• [GOAL OF THE EXERCISE]
The answer must consist of each line of the records below that contains the string "empno".

*** DATA PROVIDED Section Begins ***

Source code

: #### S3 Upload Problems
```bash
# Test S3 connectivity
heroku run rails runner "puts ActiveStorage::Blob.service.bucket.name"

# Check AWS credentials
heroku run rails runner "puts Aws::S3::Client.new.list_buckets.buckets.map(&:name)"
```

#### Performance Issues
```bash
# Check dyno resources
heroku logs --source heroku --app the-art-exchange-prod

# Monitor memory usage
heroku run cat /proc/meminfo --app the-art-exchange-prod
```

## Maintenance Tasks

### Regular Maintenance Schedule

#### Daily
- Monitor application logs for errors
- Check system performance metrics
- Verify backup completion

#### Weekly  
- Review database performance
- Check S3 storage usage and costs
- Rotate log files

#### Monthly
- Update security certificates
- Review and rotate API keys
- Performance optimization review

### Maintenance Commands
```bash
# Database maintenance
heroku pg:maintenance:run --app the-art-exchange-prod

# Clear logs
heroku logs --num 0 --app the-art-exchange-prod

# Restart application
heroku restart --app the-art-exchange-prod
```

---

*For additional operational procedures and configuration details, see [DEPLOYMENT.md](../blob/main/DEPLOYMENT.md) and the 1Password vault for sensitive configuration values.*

*** DATA PROVIDED Section Ends ***
*** DATA PROVIDED Section Begins ***

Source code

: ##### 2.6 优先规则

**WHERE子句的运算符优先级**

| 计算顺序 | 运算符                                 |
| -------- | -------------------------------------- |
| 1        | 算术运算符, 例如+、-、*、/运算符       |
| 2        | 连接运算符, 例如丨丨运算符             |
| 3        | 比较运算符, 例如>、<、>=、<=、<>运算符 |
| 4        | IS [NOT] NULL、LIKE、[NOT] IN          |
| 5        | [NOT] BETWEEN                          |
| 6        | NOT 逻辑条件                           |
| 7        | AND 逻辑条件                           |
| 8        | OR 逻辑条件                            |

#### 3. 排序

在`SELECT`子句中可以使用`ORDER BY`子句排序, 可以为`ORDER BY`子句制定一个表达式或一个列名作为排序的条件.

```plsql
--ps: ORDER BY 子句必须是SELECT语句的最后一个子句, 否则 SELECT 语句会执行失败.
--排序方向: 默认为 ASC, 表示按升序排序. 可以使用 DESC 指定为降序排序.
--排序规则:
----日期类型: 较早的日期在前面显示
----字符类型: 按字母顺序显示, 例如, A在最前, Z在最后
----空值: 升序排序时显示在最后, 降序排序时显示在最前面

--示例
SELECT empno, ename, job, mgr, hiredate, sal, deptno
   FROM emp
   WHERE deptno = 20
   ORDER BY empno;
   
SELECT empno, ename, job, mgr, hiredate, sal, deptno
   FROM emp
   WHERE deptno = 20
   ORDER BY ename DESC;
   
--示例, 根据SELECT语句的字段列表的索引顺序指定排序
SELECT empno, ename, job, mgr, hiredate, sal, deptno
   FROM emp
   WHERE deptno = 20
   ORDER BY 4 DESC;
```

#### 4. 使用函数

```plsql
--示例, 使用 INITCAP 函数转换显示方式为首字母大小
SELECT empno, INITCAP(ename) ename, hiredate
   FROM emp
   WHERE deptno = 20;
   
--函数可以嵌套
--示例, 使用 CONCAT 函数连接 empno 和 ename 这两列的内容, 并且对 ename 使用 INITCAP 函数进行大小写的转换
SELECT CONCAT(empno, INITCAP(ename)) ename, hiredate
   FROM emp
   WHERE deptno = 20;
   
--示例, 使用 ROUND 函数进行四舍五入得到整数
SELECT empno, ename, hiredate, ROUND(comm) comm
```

*** DATA PROVIDED Section Ends ***

• [PROBLEM SOLUTION]
SELECT empno, ename, job, mgr, hiredate, sal, deptno
   ORDER BY empno;
SELECT empno, ename, job, mgr, hiredate, sal, deptno
SELECT empno, ename, job, mgr, hiredate, sal, deptno
SELECT empno, INITCAP(ename) ename, hiredate
--示例, 使用 CONCAT 函数连接 empno 和 ename 这两列的内容, 并且对 ename 使用 INITCAP 函数进行大小写的转换
SELECT CONCAT(empno, INITCAP(ename)) ename, hiredate
SELECT empno, ename, hiredate, ROUND(comm) comm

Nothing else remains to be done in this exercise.